By Ashton Logan
The Friday night lights shone brightly the night of Nov. 21, 2014, on the Athens High School football field in The Plains, Ohio before the mighty Bulldogs took their positions for kickoff.
Among the players stood No. 10 – a young Joe Burrow, “Joey” to his closest friends. On that night, Burrow threw and received his own touchdown pass as fans cheered and his teammates watched in astonishment.
Burrow now stands tall at 6’4” with bright blue eyes and sandy blonde hair at the helm of the LSU Tigers football team. He has always had a knack for sports, says first cousin Allison Ford-Wade, health, exercise science, and recreation management (HESRM) graduate program coordinator director at the University of Mississippi.
“I remember talking to my grandparents about him…he was always really good in sports growing up,” she said. “He has just been a really good athlete from the time he could walk.”
After a powerful high school career, Burrow quickly signed to play at Ohio State in the spring of 2014 where he redshirted and spent the next two years playing backup to J.T. Barrett. Burrow transferred to LSU in May 2018.
Within his first year at LSU, he threw a career-high 249 yards against Auburn and was later named SEC Offensive Player of the week. He now is the starting quarterback of the LSU football team and is a front runner for the Heisman.
Burrow comes from a long line of athletes, many of which many played various sports at the University of Mississippi. His father, Jimmy Burrow, played football at the university before transferring to Nebraska his sophomore year, as well as his uncle, John “Johnny” Burrow, and a cousin who played baseball.
“LSU was not a school that we had any connection with prior to 20 months ago when Joe decided to play football there,” said Ford-Wade. “We definitely have not grown up LSU fans but a lot of Burrows and Fords instantly became LSU fans after he put on that jersey.”
Although there is a long line of rivalry between the Ole Miss Rebels and LSU Tigers, Ford-Wade said there is no rivalry in the family.
“No rivalry, just family.

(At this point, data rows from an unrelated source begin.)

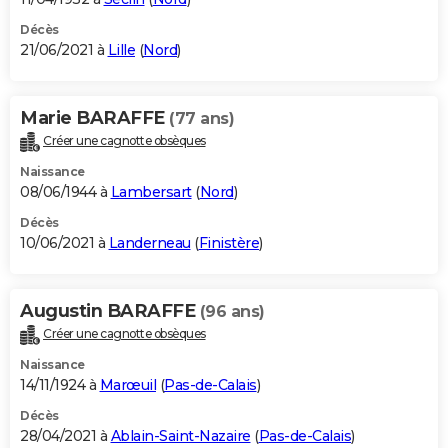
Décès
21/06/2021 à
Lille
(
Nord
)
Marie BARAFFE
(77 ans)
Créer une cagnotte obsèques
Naissance
08/06/1944 à
Lambersart
(
Nord
)
Décès
10/06/2021 à
Landerneau
(
Finistère
)
Augustin BARAFFE
(96 ans)
Créer une cagnotte obsèques
Naissance
14/11/1924 à
Marœuil
(
Pas-de-Calais
)
Décès
28/04/2021 à
Ablain-Saint-Nazaire
(
Pas-de-Calais
)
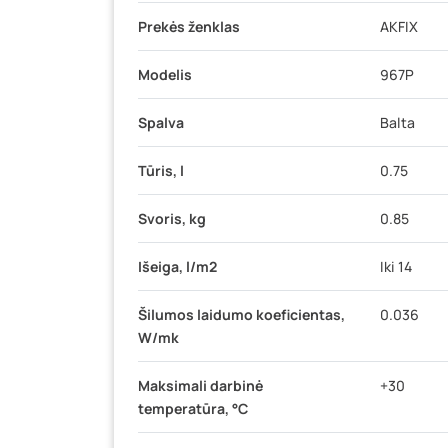
Prekės ženklas
AKFIX
Modelis
967P
Spalva
Balta
Tūris, l
0.75
Svoris, kg
0.85
Išeiga, l/m2
Iki 14
Šilumos laidumo koeficientas,
0.036
W/mk
Maksimali darbinė
+30
temperatūra, °C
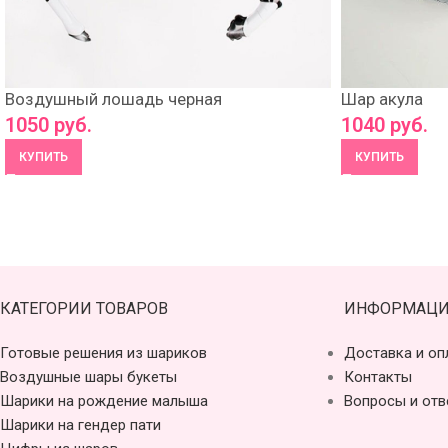
Воздушный лошадь черная
Шар акула
1050
руб.
1040
руб.
КУПИТЬ
КУПИТЬ
КАТЕГОРИИ ТОВАРОВ
ИНФОРМАЦИ
Готовые решения из шариков
Доставка и оп
Воздушные шары букеты
Контакты
Шарики на рождение малыша
Вопросы и отв
Шарики на гендер пати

Family first,” she said. “People have asked me if it has been hard, and I say absolutely not. We want Joe to do well on Saturday. We love Ole Miss, but he’s our family.”
According to Ford-Wade, Burrow is selfless in his efforts and is beyond grateful for the people who surround him and allowed him to get to where he is at today.

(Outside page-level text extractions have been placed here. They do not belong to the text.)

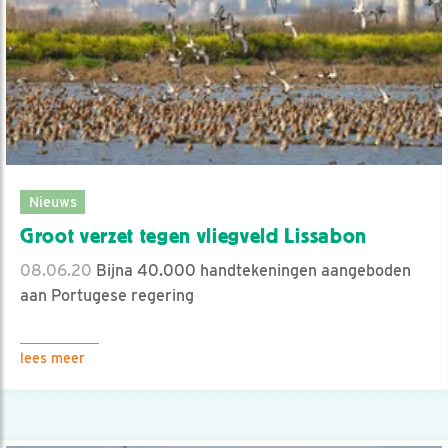
Nieuws
Groot verzet tegen vliegveld Lissabon
08.06.20
Bijna 40.000 handtekeningen aangeboden
aan Portugese regering
lees meer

“You know, I got great people around me,” Burrow recently told an ESPN reporter after the LSU vs. Alabama game last Saturday. “I’ve got a great coaching staff and a great program all around.”

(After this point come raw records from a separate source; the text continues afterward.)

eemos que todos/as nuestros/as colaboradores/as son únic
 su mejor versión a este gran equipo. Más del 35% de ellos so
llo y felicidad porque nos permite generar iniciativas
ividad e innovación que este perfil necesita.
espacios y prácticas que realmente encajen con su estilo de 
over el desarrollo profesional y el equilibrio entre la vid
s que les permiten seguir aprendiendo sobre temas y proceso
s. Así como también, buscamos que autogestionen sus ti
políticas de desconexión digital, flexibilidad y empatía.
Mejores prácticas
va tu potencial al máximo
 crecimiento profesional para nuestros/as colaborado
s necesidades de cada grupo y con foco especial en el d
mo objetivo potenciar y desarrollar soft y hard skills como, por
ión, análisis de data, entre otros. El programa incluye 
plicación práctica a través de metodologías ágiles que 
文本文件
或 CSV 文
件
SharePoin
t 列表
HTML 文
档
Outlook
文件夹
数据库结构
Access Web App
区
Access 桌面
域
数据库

“For me as a mom to be able to say ‘look at this, look at someone who hasn’t taken an accolade for himself and has really lifted all the people around him’ is a teaching moment for my children,” Ford-Wade said.
Ford-Wade, her two sons and husband Chip, a professor in the School of Journalism and New Media, are looking forward to a weekend filled with family togetherness in the Grove, as well as watching her cousin storm Vaught-Hemingway stadium for kickoff Saturday evening.